Collected data:
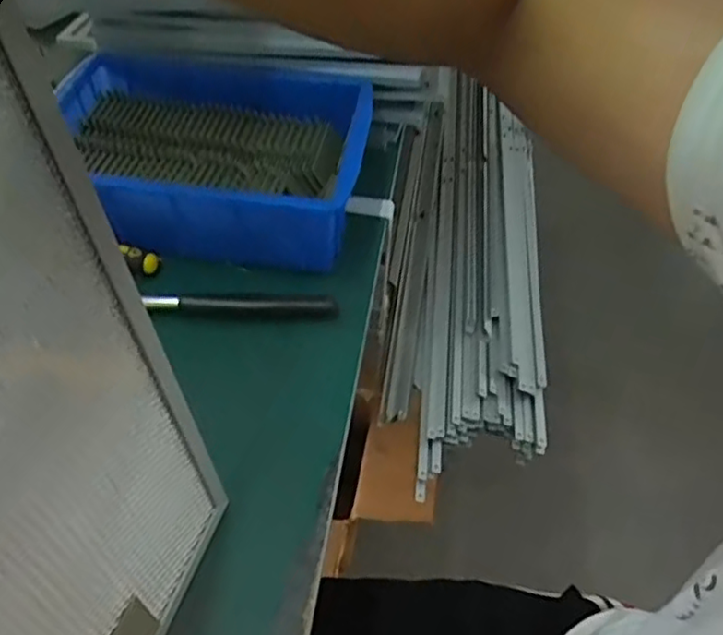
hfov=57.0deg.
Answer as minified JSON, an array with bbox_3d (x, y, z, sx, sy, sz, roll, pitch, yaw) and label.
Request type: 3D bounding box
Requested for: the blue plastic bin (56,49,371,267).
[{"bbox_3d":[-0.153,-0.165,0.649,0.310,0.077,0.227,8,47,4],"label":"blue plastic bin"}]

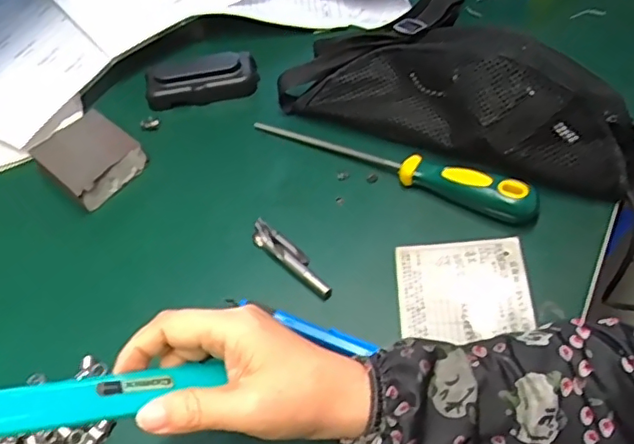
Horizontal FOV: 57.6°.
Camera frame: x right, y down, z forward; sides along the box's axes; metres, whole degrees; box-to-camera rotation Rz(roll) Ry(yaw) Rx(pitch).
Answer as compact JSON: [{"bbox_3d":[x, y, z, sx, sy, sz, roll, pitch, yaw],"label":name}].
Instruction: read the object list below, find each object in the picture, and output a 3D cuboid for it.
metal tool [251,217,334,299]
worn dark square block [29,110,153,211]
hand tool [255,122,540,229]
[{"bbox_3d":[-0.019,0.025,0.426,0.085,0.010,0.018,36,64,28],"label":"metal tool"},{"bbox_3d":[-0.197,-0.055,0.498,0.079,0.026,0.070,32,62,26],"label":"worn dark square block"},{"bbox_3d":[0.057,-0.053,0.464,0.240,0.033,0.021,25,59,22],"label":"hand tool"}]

**EXERCISE REQUIREMENTS:** Show every line of the records above that contains the word "pitch".

**FINISHED TASK:**
Answer as minified JSON, an array with bbox_3d (x, y, z, sx, sy, sz, roll, pitch, yaw) and label.
Camera frame: x right, y down, z forward; sides along the box's axes; metres, whole degrees; box-to-camera rotation Rz(roll) Ry(yaw) Rx(pitch).
Answer as compact JSON: [{"bbox_3d":[x, y, z, sx, sy, sz, roll, pitch, yaw],"label":name}].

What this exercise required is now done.